His other neat 'trick' is to avoid the difficulties with the range of lambda, i.e. from zero to infinity, in PoisHigh and PoisLow. This he does by mapping lambda to another variable v, defined as v=lambda/(1+lambda+obs)   [obs = observed number of events, pz, or vz, etc. depending upon if you are looking at the VBA code or the fortran code]. When lambda =0, v=0, and when lambda = infinity, v=1; and when lambda = obs, v has some value between 0 and 1 (near 0.5 for large obs)  That makes the half interval search more well behaved, and once the routine has found a value for v which makes the appropriate sum of Poisson terms equal to say 0.025, then he can calculate lambda as (1 + obs ) * v/(1-v), as done in the code.

Original explanation is all due to Prof. Pezzullo, I have just interpreted his comments and filled in bits for my own future reference. Originally I could not figure out from any of the Poisson equations in the literature where v came from ! It was driving me crazy trying to manipulate the various Poisson equations to get a variable like v. But the answer was that it wasn't really from those Poisson equations. No it came as clever idea from Prof. Pezzullo ! 
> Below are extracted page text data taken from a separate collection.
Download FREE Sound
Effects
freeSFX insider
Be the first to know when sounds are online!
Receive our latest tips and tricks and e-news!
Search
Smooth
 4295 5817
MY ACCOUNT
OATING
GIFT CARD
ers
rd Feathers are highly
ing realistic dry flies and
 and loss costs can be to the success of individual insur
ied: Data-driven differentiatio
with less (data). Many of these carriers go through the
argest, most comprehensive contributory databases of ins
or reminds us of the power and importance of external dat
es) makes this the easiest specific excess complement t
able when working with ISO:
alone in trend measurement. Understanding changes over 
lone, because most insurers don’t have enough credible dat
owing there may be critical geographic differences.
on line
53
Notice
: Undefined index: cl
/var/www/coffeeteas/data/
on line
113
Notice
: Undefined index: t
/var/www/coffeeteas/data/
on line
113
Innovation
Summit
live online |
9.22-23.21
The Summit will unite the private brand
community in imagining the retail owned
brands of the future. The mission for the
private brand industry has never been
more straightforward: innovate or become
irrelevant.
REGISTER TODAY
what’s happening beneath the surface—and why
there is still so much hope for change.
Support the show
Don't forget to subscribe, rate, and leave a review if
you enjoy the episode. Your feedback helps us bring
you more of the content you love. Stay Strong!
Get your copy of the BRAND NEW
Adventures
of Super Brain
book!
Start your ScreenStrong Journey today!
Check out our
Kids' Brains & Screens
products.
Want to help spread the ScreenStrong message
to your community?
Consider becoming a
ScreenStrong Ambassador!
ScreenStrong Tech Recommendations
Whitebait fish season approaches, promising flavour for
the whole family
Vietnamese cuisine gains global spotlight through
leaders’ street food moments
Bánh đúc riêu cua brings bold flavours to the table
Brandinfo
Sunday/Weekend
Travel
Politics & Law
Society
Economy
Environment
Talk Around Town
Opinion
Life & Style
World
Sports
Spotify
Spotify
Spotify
I guess a mathematician would have spotted this 'trick' and why it was being employed here more quickly, I was just thinking why ''v', where has that come from, which Poisson equation, (or the related Chi squared or exponential relationships).

Anyway there you have it.

Regards,

John

 ps And when the expression [see VBA version]  (1 + vz) * v/(1 - v),  or (1 + obs) * v/(1 - v) [my version] is sent from PoisHigh or PoisLow to the PoisP function or subroutine, he is actually sending lambda, as a bit of algebraic manipulation of  his mapping relationship v = lambda/(1 + lambda + obs), shows, making lambda the subject of the equation, gives as required, lambda = (1 + obs)*v/(1 - v). So unlike other cases of mathematical substitution nothing else has to be altered, e.g. like the limits in an integration when making a trigonometric substitution. The 'chopping/bisection' is in v, but the Poisson probablitity computations use lambda.

and Special thanks to Prof. Pezullo for his patience and help on this !!